Greece only comprises 2 percent of the eurozone economy, but European leaders can barely address the Greek threat to the eurozone as a whole. Chancellor Angela Merkel and President Francois Hollande were each elected by voters in their own countries, Germany and France. They cannot push forward any policy that will not be endorsed by their citizens. That is why it is practically impossible for them to act as European leaders.

Today, no national leader elected in a democracy can resolve a global issue with effective leadership. The problem has grown even more serious as the era of a sole superpower, America, has passed, and we now live in a multipolar world. Although the Group of 20 was launched to promote cooperation and coordination among countries, it becomes powerless in the absence of a crisis. As the deterioration of a global government and limits of domestic democratic systems overlap, the risks in today’s global economy grow higher.

Aging societies is a phenomenon taking place in many countries around the world. With advances in birth control and medicine, birth rates have dropped while life expectancy grows longer. Throughout human history, there never was a time with such a large elderly population, and the trend will only deepen.
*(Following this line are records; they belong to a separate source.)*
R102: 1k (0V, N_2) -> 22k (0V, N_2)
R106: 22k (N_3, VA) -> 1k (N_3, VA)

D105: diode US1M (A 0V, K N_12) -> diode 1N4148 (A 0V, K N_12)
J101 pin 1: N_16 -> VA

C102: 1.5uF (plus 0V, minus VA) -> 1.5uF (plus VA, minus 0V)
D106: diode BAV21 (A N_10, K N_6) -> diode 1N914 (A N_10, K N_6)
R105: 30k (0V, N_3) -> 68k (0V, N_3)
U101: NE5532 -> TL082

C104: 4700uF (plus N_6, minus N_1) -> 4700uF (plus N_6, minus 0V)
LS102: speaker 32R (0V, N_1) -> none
The biggest weakness of democracy is that the welfare of future generations cannot be reflected in a vote taken today. While the number of elderly voters grow, voter turnout among the young remains low and, in many countries, future-oriented policies are in decline. Policies on pensions, taxation, sovereign debt, medical systems, welfare and the real estate market are all issues on which generations disagree. Under today’s representative democracy, policy decisions in those fields tend to be made to protect the current generation’s interests while increasing the burden on future generations.

At the same time, tax hikes and pension reform become more difficult, while welfare expansion is easily adopted by governments. While economic restructuring is delayed, causing much pain to the current generation, we still rely on low interest rates by the central bank and inflation to overcome our crises.
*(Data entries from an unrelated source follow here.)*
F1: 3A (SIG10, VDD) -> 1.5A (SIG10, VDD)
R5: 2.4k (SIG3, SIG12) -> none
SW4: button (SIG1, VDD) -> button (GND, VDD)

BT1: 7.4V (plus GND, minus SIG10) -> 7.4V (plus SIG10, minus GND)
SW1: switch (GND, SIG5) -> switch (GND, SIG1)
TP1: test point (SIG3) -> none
In the long run, such policies will inevitably exhaust the economy, lower the economic growth rate and increase the unemployment rate. That will threaten the existence of democracy and capitalism. With the development of the Internet, the media competes over sensational and evanescent headlines, which restrict the vision of our policy makers and fuel social conflict.
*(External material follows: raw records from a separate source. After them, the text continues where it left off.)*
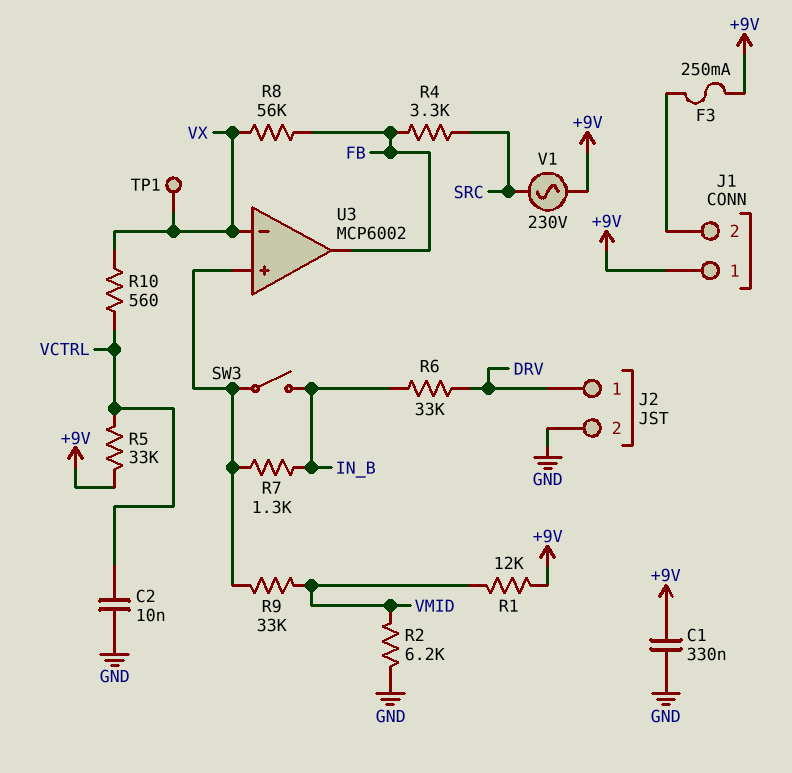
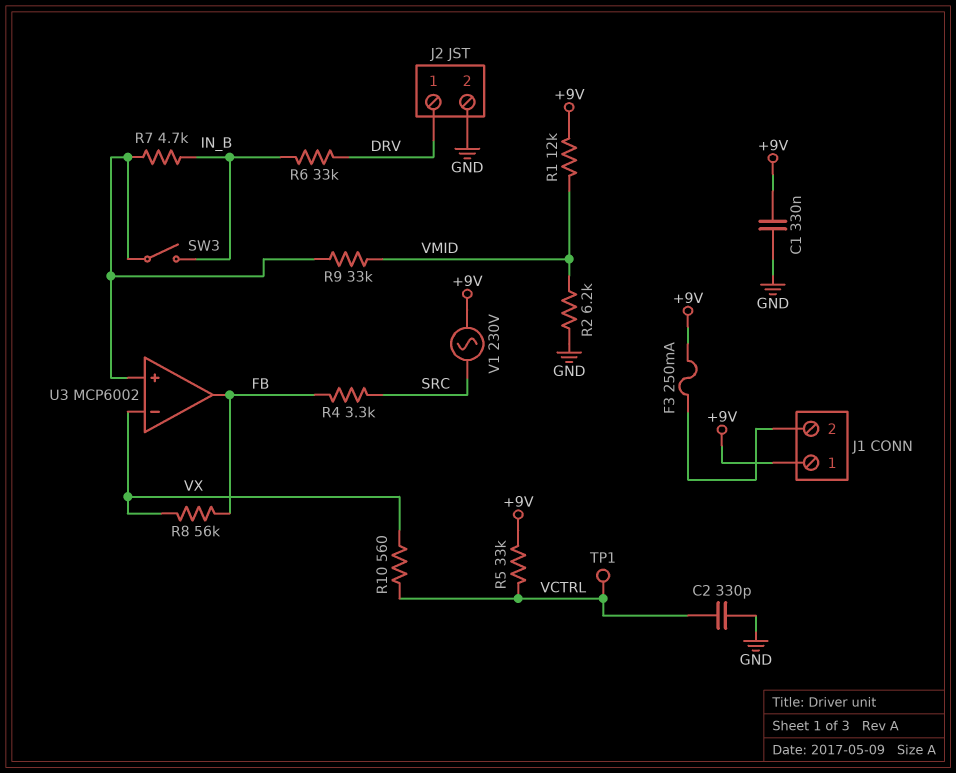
C2: 10nF (GND, VCTRL) -> 330pF (GND, VCTRL)
R7: 1.3k (IN_B, U3/in+) -> 4.7k (IN_B, U3/in+)
TP1: test point (VX) -> test point (VCTRL)

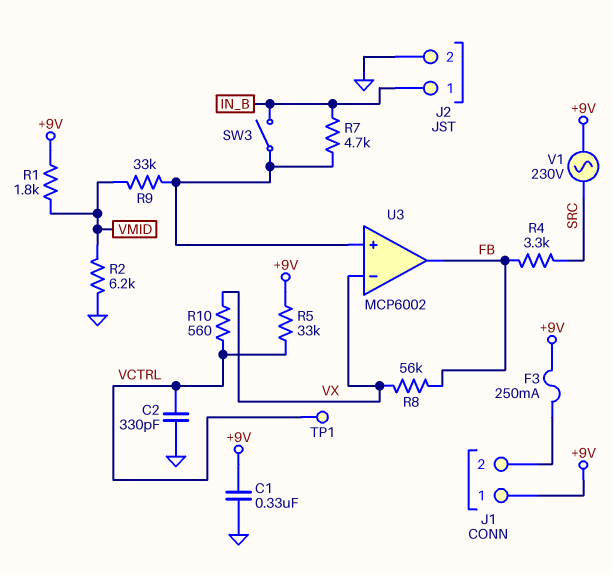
J2 pin 1: DRV -> IN_B
R1: 12k (+9V, VMID) -> 1.8k (+9V, VMID)
R6: 33k (DRV, IN_B) -> none

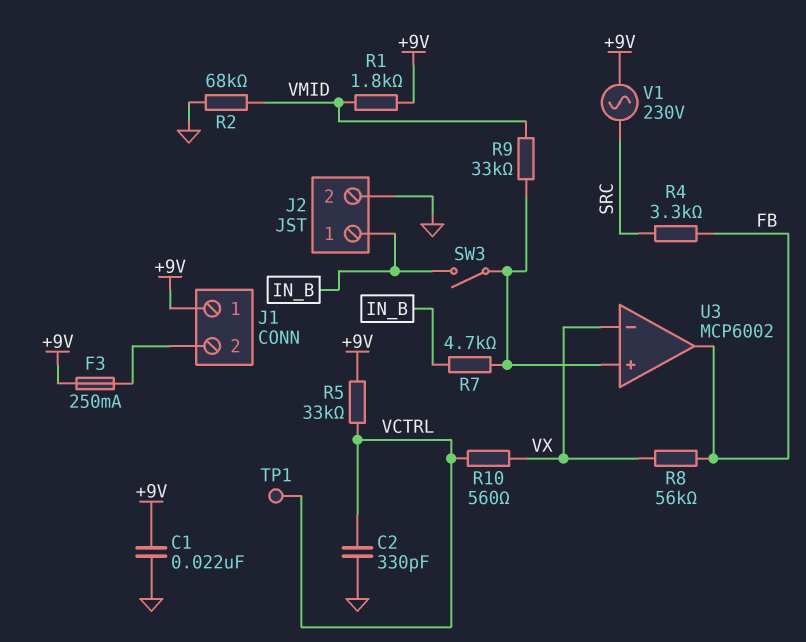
C1: 330nF (+9V, GND) -> 22nF (+9V, GND)
R2: 6.2k (GND, VMID) -> 68k (GND, VMID)

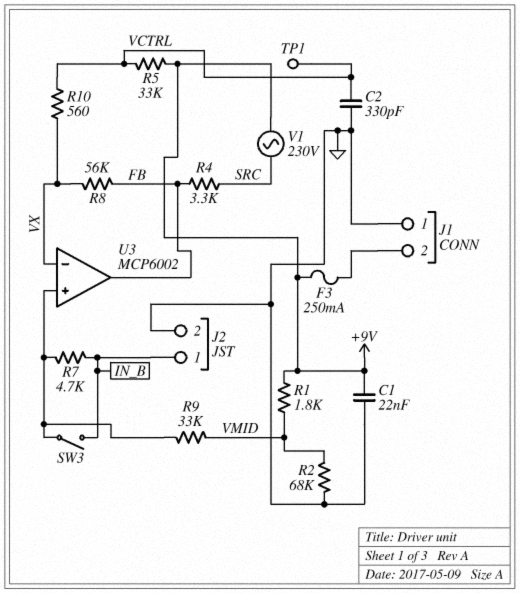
J1 pin 1: +9V -> GND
Korea has been proud to achieve industrialization and democratization within a short period. Is Korea’s democracy working well? Since our democratization, the visibility of a policy in a single-term presidency of five years has become shorter and shorter, while the National Assembly Advancement Act, aimed at preventing the ruling party from railroading government-proposed bills, increasingly slowed down the legislature, which already failed to digest future-oriented policies due to political infighting.

The entire society is focused on short-sighted, temporary issues, while important tasks are left unresolved and systemic vulnerability continues to worsen. The crisis of democracy is not just a problem of the world; it is our problem, too. How can we modify this and find a breakthrough? Korea is at a crossroads.

Translation by the Korea JoongAng Daily staff.

*The author is a professor of economics at Sogang University.